When management’s only lever is the schedule, quality suffers. Tom DeMarco and Tim Lister, in Peopleware, warn that unreachable deadlines force developers to cut corners: “Workers kept under extreme time pressure will begin to sacrifice quality… deliver products that are unstable and not really complete.” Lab studies back this up. Developers under tight time pressure work faster, not better, and quality drops. And when shortcuts pile up, the cost isn’t just bugs, it’s fragile systems, frustrated customers, and eroded trust.

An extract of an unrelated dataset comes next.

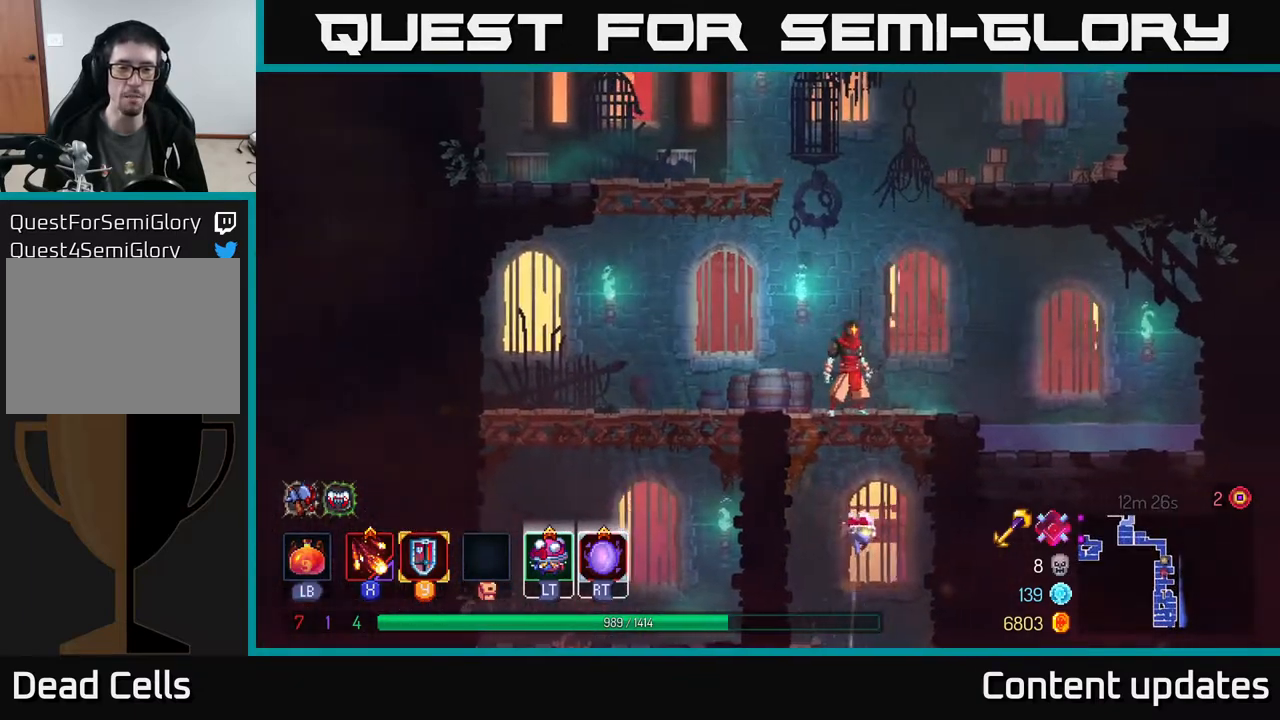
{"buttons": ["A"], "left_stick": "up", "right_stick": "center", "events": [[67, "left_stick", "right"], [217, "A", "down"], [267, "left_stick", "up-right"], [333, "A", "up"], [433, "A", "down"], [467, "left_stick", "up"]]}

Hours Worked Do Not Equal Value Delivered

Customers don’t buy effort, hours, or estimation accuracy. They buy working software that solves their problems. A day spent cleaning up architecture might look unproductive on a timesheet, but it delivers enormous long-term value. Optimising for logged time only encourages burnout, presenteeism, and a celebration of busyness over outcomes.

Metrics like velocity or hours measure output, but they don’t measure the value customers care about. It’s better to track what matters: how frequently you can deliver features, how quickly you recover from failures, and whether you’re improving the user experience. These metrics help track how fast you’re learning (Time to Market), how much waste exists in your delivery process (Ability to Innovate), and whether users are sticking around and benefiting from what you’ve delivered (Current Value).

What to Do Instead

If you’re serious about improving delivery outcomes, stop obsessing over time. Time-based metrics show what happened, not what mattered. They miss the nuance of complexity, cognition, and asynchronous problem-solving. When you treat delivery like stopwatch management, you reward appearances over insight.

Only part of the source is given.